→ ASSIGNMENT
The answer should be the exact lines from the line containing "Structures marked on" through the last line of the material below, with no pictures.

━━━━━ PROVIDED DATA ━━━━━

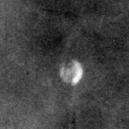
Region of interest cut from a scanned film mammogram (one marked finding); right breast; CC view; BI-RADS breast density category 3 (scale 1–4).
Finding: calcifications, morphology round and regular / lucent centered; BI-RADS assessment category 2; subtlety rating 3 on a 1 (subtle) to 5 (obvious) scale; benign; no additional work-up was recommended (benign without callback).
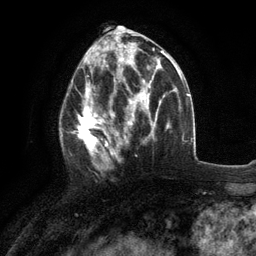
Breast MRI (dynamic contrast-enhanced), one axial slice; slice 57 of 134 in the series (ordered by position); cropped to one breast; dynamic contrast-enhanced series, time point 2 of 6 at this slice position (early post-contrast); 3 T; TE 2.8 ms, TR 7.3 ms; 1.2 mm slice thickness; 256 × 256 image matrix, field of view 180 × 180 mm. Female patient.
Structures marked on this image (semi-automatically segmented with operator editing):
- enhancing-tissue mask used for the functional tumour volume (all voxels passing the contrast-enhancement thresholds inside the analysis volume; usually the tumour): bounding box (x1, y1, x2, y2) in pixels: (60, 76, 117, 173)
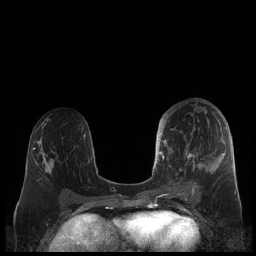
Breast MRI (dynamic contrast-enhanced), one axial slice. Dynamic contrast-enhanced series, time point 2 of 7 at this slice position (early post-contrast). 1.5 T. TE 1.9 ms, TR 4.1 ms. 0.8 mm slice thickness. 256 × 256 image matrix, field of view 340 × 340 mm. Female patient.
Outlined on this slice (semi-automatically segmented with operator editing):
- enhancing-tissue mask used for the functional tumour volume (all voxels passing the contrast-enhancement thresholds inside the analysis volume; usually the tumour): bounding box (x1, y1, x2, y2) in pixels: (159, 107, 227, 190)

━━━━━

→ OUTPUT BELOW
Structures marked on this image (semi-automatically segmented with operator editing):
- enhancing-tissue mask used for the functional tumour volume (all voxels passing the contrast-enhancement thresholds inside the analysis volume; usually the tumour): bounding box (x1, y1, x2, y2) in pixels: (60, 76, 117, 173)
Breast MRI (dynamic contrast-enhanced), one axial slice. Dynamic contrast-enhanced series, time point 2 of 7 at this slice position (early post-contrast). 1.5 T. TE 1.9 ms, TR 4.1 ms. 0.8 mm slice thickness. 256 × 256 image matrix, field of view 340 × 340 mm. Female patient.
Outlined on this slice (semi-automatically segmented with operator editing):
- enhancing-tissue mask used for the functional tumour volume (all voxels passing the contrast-enhancement thresholds inside the analysis volume; usually the tumour): bounding box (x1, y1, x2, y2) in pixels: (159, 107, 227, 190)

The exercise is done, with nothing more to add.